[Marxism] Palestinians turn against Assad regime

Dennis Brasky dmozart1756 at gmail.com
Sat Jul 23 09:15:27 MDT 2011


Palestinians turn against Syrian regime The shift in sentiment among
refugees could further erode Assad's legitimacy

clip -

BEIRUT, Lebanon -- While stripped of their nationality in
Jordan<http://www.hrw.org/en/reports/2010/02/01/stateless-again-0>and
living in Lebanon in the worst
socio-economic conditions<http://www.forcedmigration.org/guides/fmo018/fmo018.pdf>of
any in their community, Palestinian refugees in Syria have long
enjoyed comparably
better circumstances <http://www.unrwa.org/etemplate.php?id=55>, including
equal rights with citizens.

But in a development that challenges a central pillar of the Syrian regime's
legitimacy, Palestinians in Syria are beginning to turn against a
dictatorship that for decades used its claims of resisting Israel and
fighting for Palestinian rights as justification for the repression of its
own people.

"We will not accept to be a bargaining chip for the Syrian regime," said Abu
Ammar, 50, a Palestinian refugee living in Yarmouk, a poor southern suburb
of Damascus and the largest Palestinian refugee camp in Syria.

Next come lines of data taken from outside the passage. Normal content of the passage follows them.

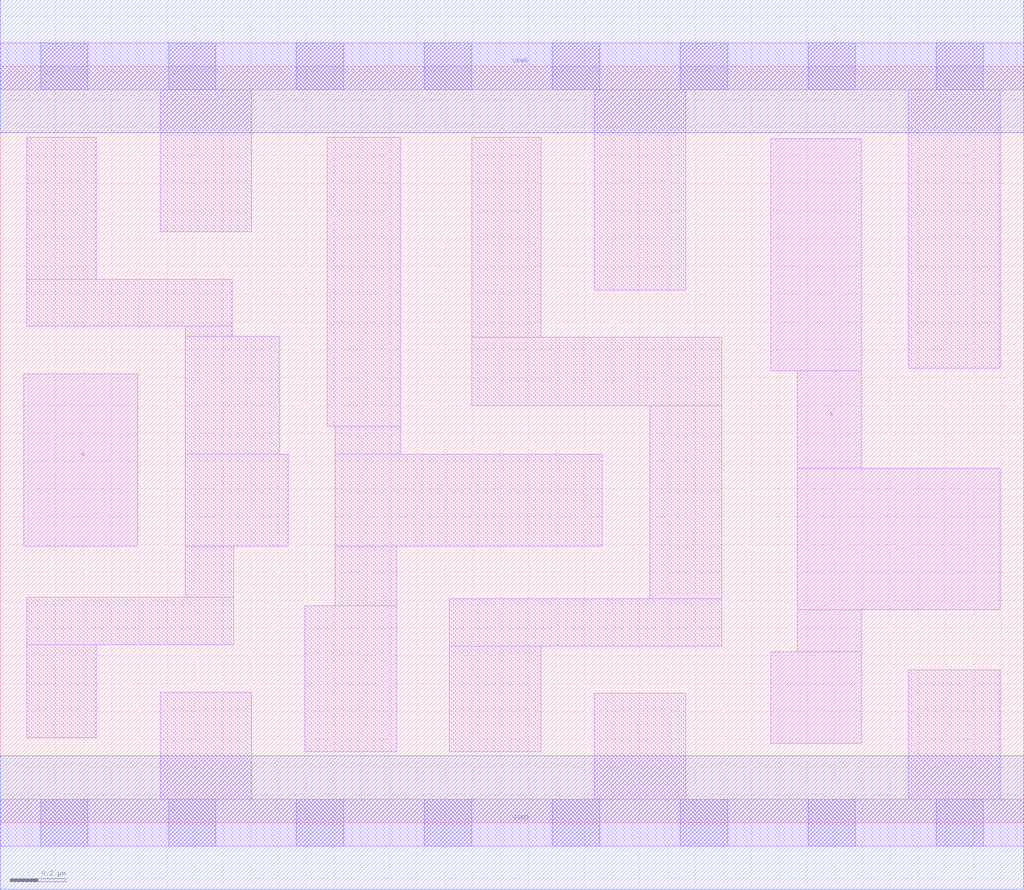
<source format=lef>
# Copyright 2020 The SkyWater PDK Authors
#
# Licensed under the Apache License, Version 2.0 (the "License");
# you may not use this file except in compliance with the License.
# You may obtain a copy of the License at
#
#     https://www.apache.org/licenses/LICENSE-2.0
#
# Unless required by applicable law or agreed to in writing, software
# distributed under the License is distributed on an "AS IS" BASIS,
# WITHOUT WARRANTIES OR CONDITIONS OF ANY KIND, either express or implied.
# See the License for the specific language governing permissions and
# limitations under the License.
#
# SPDX-License-Identifier: Apache-2.0

VERSION 5.7 ;
  NOWIREEXTENSIONATPIN ON ;
  DIVIDERCHAR "/" ;
  BUSBITCHARS "[]" ;
UNITS
  DATABASE MICRONS 200 ;
END UNITS
MACRO sky130_fd_sc_hd__clkdlybuf4s25_2
  CLASS CORE ;
  FOREIGN sky130_fd_sc_hd__clkdlybuf4s25_2 ;
  ORIGIN  0.000000  0.000000 ;
  SIZE  3.680000 BY  2.720000 ;
  SYMMETRY X Y R90 ;
  SITE unithd ;
  PIN A
    ANTENNAGATEAREA  0.213000 ;
    DIRECTION INPUT ;
    USE SIGNAL ;
    PORT
      LAYER li1 ;
        RECT 0.085000 0.995000 0.495000 1.615000 ;
    END
  END A
  PIN X
    ANTENNADIFFAREA  0.497000 ;
    DIRECTION OUTPUT ;
    USE SIGNAL ;
    PORT
      LAYER li1 ;
        RECT 2.770000 0.285000 3.095000 0.615000 ;
        RECT 2.770000 1.625000 3.095000 2.460000 ;
        RECT 2.865000 0.615000 3.095000 0.765000 ;
        RECT 2.865000 0.765000 3.595000 1.275000 ;
        RECT 2.865000 1.275000 3.095000 1.625000 ;
    END
  END X
  PIN VGND
    DIRECTION INOUT ;
    SHAPE ABUTMENT ;
    USE GROUND ;
    PORT
      LAYER met1 ;
        RECT 0.000000 -0.240000 3.680000 0.240000 ;
    END
  END VGND
  PIN VPWR
    DIRECTION INOUT ;
    SHAPE ABUTMENT ;
    USE POWER ;
    PORT
      LAYER met1 ;
        RECT 0.000000 2.480000 3.680000 2.960000 ;
    END
  END VPWR
  OBS
    LAYER li1 ;
      RECT 0.000000 -0.085000 3.680000 0.085000 ;
      RECT 0.000000  2.635000 3.680000 2.805000 ;
      RECT 0.095000  0.305000 0.345000 0.640000 ;
      RECT 0.095000  0.640000 0.840000 0.810000 ;
      RECT 0.095000  1.785000 0.835000 1.955000 ;
      RECT 0.095000  1.955000 0.345000 2.465000 ;
      RECT 0.575000  0.085000 0.905000 0.470000 ;
      RECT 0.575000  2.125000 0.905000 2.635000 ;
      RECT 0.665000  0.810000 0.840000 0.995000 ;
      RECT 0.665000  0.995000 1.035000 1.325000 ;
      RECT 0.665000  1.325000 1.005000 1.750000 ;
      RECT 0.665000  1.750000 0.835000 1.785000 ;
      RECT 1.095000  0.255000 1.425000 0.780000 ;
      RECT 1.175000  1.425000 1.440000 2.465000 ;
      RECT 1.205000  0.780000 1.425000 0.995000 ;
      RECT 1.205000  0.995000 2.165000 1.325000 ;
      RECT 1.205000  1.325000 1.440000 1.425000 ;
      RECT 1.615000  0.255000 1.945000 0.635000 ;
      RECT 1.615000  0.635000 2.595000 0.805000 ;
      RECT 1.695000  1.500000 2.595000 1.745000 ;
      RECT 1.695000  1.745000 1.945000 2.465000 ;
      RECT 2.135000  0.085000 2.465000 0.465000 ;
      RECT 2.135000  1.915000 2.465000 2.635000 ;
      RECT 2.335000  0.805000 2.595000 1.500000 ;
      RECT 3.265000  0.085000 3.595000 0.550000 ;
      RECT 3.265000  1.635000 3.595000 2.635000 ;
    LAYER mcon ;
      RECT 0.145000 -0.085000 0.315000 0.085000 ;
      RECT 0.145000  2.635000 0.315000 2.805000 ;
      RECT 0.605000 -0.085000 0.775000 0.085000 ;
      RECT 0.605000  2.635000 0.775000 2.805000 ;
      RECT 1.065000 -0.085000 1.235000 0.085000 ;
      RECT 1.065000  2.635000 1.235000 2.805000 ;
      RECT 1.525000 -0.085000 1.695000 0.085000 ;
      RECT 1.525000  2.635000 1.695000 2.805000 ;
      RECT 1.985000 -0.085000 2.155000 0.085000 ;
      RECT 1.985000  2.635000 2.155000 2.805000 ;
      RECT 2.445000 -0.085000 2.615000 0.085000 ;
      RECT 2.445000  2.635000 2.615000 2.805000 ;
      RECT 2.905000 -0.085000 3.075000 0.085000 ;
      RECT 2.905000  2.635000 3.075000 2.805000 ;
      RECT 3.365000 -0.085000 3.535000 0.085000 ;
      RECT 3.365000  2.635000 3.535000 2.805000 ;
  END
END sky130_fd_sc_hd__clkdlybuf4s25_2
END LIBRARY

</source>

"The regime wants to use us against the pro-democracy protesters but I think
most Palestinian refugees in Yarmouk now moved from being neutral to being
on the side of the Syrian protesters," he said. Ammar is a former militant
in Fatah, the dominant secular Palestinian party, and is now a car mechanic
in Yarmouk.

The camp is home to some 150,000 registered Palestinians, as well as tens of
thousands of Syrians.

As Syrian protesters demanding basic rights continue to be gunned down by
President Bashar al-Assad's security forces, Syria's Palestinians are
beginning to stand up like citizens themselves, protesting against the
ruthless violence of Assad's government.

"Palestinian refugees in Syria live among Syrians, not like in Lebanon. For
six decades we have lived together and there are many mixed marriages and a
new, mixed generation," said a political activist from the Democratic Front
for the Liberation of Palestine (DFLP).

"When the protesters call on us to participate, it shows they consider us
partners, not strangers. We have the same rights as Syrians, so we also have
the same responsibilities."

On July 1, in the first reported mass participation of Palestinians in the
opposition since the uprising began in mid-March, more than 3,000
Palestinians from the refugee camp in the central city of Homs joined the
pro-democracy protests.

More than simply a boost to the size of the protests that Friday, the
participation of the Palestinians, for some long-time Syria watchers,
represented a seismic shift.

"Dictators have used the Palestinians for the last 50 years to get
legitimacy, saying to their people, ‘You have to tolerate all this violence,
all this lack of freedom, all this brutality because we're going to liberate
Palestine.' That's a lie," said Wissam Tarif, director of Insan, a Syrian
human rights organization.

"My father bought it. And the fathers and grandfathers of the people
protesting on the streets bought it too. But we don't."

Anger is growing among the half a million Palestinians living in Syria as
details emerge of the regime's role in pushing Palestinian protesters into a
deadly confrontation with Israel last month, in what was widely condemned as
a move to divert attention from its own brutal crackdown.